▸ **TASK REQUIREMENTS**
Beginning with the line where "イメージは膨らんでます、早く形にしたい！" appears, please restate each line of the records below word for word until the last one, inclusive, and nothing else.

▸ **PROVIDED ENTRIES**
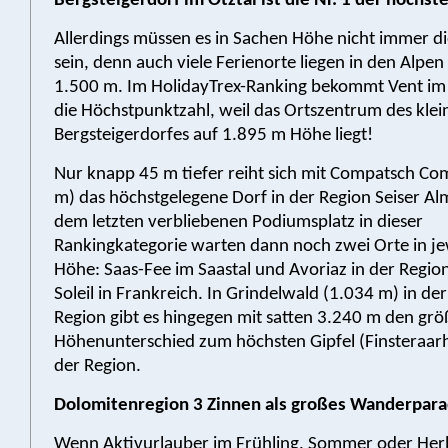
Bergsteigerdorf im Ötztal ist die Nr. 1 der höchst
Allerdings müssen es in Sachen Höhe nicht immer di
sein, denn auch viele Ferienorte liegen in den Alpen
1.500 m. Im HolidayTrex-Ranking bekommt Vent im 
die Höchstpunktzahl, weil das Ortszentrum des klei
Bergsteigerdorfes auf 1.895 m Höhe liegt!
Nur knapp 45 m tiefer reiht sich mit Compatsch Co
m) das höchstgelegene Dorf in der Region Seiser Al
dem letzten verbliebenen Podiumsplatz in dieser
Rankingkategorie warten dann noch zwei Orte in je
Höhe: Saas-Fee im Saastal und Avoriaz in der Regio
Soleil in Frankreich. In Grindelwald (1.034 m) in de
Region gibt es hingegen mit satten 3.240 m den grö
Höhenunterschied zum höchsten Gipfel (Finsteraar
der Region.
Dolomitenregion 3 Zinnen als großes Wanderpara
Wenn Aktivurlauber im Frühling, Sommer oder Herb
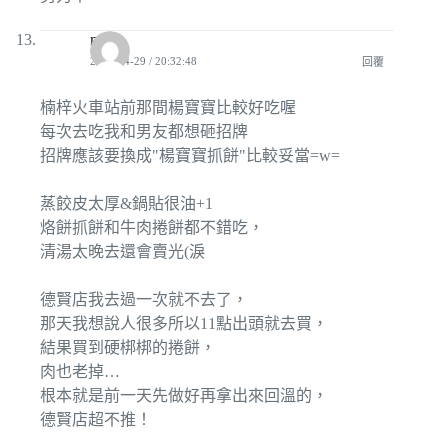
millu
2010-04-29 / 20:32:48
回覆
楠梓火車站前那間楊寶寶比較好吃喔
每次去吃我和男友都想砸招牌
招牌應該要換成"楊寶寶抓餅"比較妥當=w=
蒸餃皮太厚&鍋貼很油+1
烙餅抓餅和牛肉捲餅都不錯吃，
清湯太晚去還會賣光(淚
德賢店我去過一次就不去了，
那天我想說人很多所以11點出頭就去買，
結果買到硬梆梆的捲餅，
肉也老掉…
根本就是前一天先做好再拿出來回溫的，
德賢店超不推！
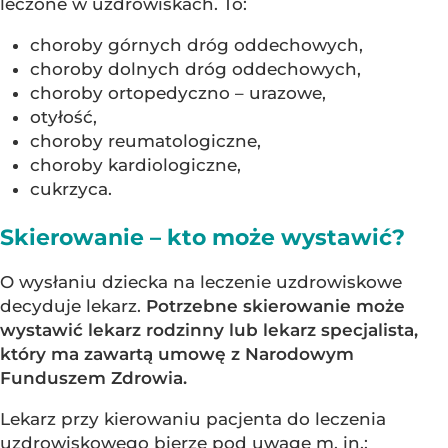
leczone w uzdrowiskach. To:
choroby górnych dróg oddechowych,
choroby dolnych dróg oddechowych,
choroby ortopedyczno – urazowe,
otyłość,
choroby reumatologiczne,
choroby kardiologiczne,
cukrzyca.
Skierowanie – kto może wystawić?
O wysłaniu dziecka na leczenie uzdrowiskowe
decyduje lekarz.
Potrzebne skierowanie może
wystawić lekarz rodzinny lub lekarz specjalista,
który ma zawartą umowę z Narodowym
Funduszem Zdrowia.
Lekarz przy kierowaniu pacjenta do leczenia
uzdrowiskowego bierze pod uwagę m. in.:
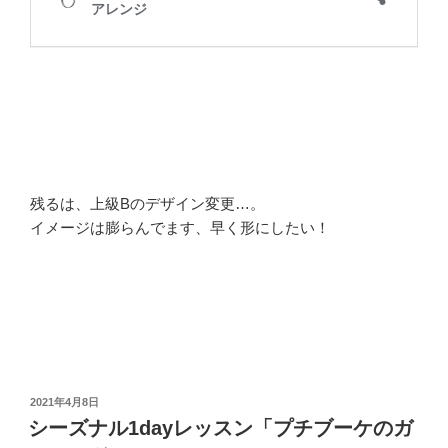
残るは、上級Bのデザイン変更…。
イメージは膨らんでます、早く形にしたい！
投
2021年4月8日
稿
シーズナル1dayレッスン「プチブーケのガ
日:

▸ **RESULT FOR THIS EXERCISE**
イメージは膨らんでます、早く形にしたい！
投
2021年4月8日
稿
シーズナル1dayレッスン「プチブーケのガ
日:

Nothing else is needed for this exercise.